*TEXT SHOWN*
##############################
By noon the column had outrun the enemy fire, and Osburn halted it for a ten-minute rest. Thereafter he set a slower pace, usually following the road, and took a ten-minute break each hour. The column had no communication with any other part of the 24th Division, since the company radios had been abandoned that morning. Nor did anyone know of a plan except to go south. There was no longer any serious talk of a police action-by this time the soldiers expected to go straight to Pusan and back to Japan. The Company A men frequently saw pieces of equipment along the road, and from this they assumed the rest of the battalion was on the same road ahead of them. Later they began to overtake stragglers from other companies. By the middle of the day the men were hungry.
By mid-afternoon wet shoes caused serious foot trouble. Some of the men took off their shoes and carried them for a while, or threw them away. It was easier walking barefoot in the mud. Other equipment was strewn along the road-discarded ponchos, steel helmets, ammunition belts, and even rifles that men of the battalion had dropped. As the afternoon wore on the two columns of Company A men lengthened, the distance between the men increasing. They kept trading places in the line and took turns helping the mortar observer. At breaks, Captain Osburn reminded them to stay on or near the road and, if they were scattered by a sudden attack, to keep moving individually.
##############################
*RAW DATA*
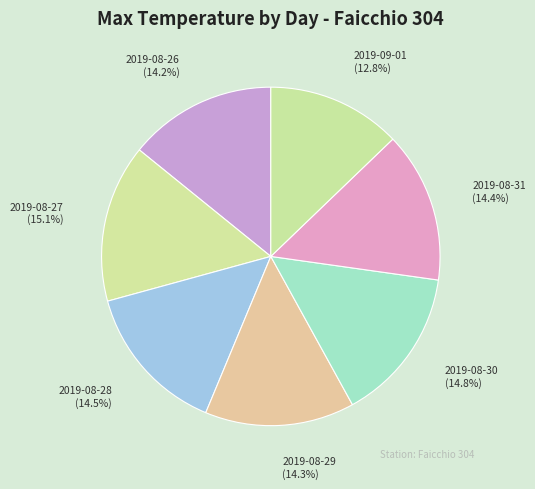

Do 2019-08-28 and 2019-08-31 together represent more than half of the pie?

No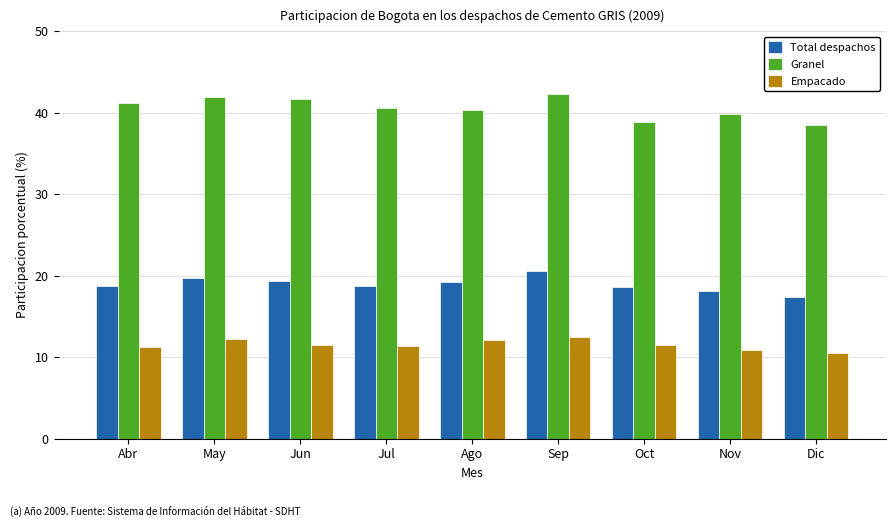

The value of Empacado at Oct is 16.5. True or false?

False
##############################
*WHAT YOU NEED TO DO*
(1) Answer these questions about the text on the column's march, each on its own line:
(a) What had happened to the company radios that morning?
(b) What did some of the men do with their shoes?
(c) What two things did Captain Osburn remind the men of at breaks?
(2) Summarize the text on the column's march in two sentences.

*ACTIVITY ANSWERS*
(1)
(a) The company radios had been abandoned.
(b) Some took them off and carried them for a while, or threw them away.
(c) He reminded them to stay on or near the road and, if a sudden attack scattered them, to keep moving individually.

(2) After a ten-minute rest at noon, Osburn led the column south at a slower pace with a ten-minute break each hour, though it had no communication with the rest of the 24th Division and no plan beyond going south. By afternoon the hungry men had serious foot trouble from wet shoes, passed discarded equipment along the road, and spread out in lengthening columns, and at breaks Osburn reminded them to stay near the road and keep moving individually if scattered.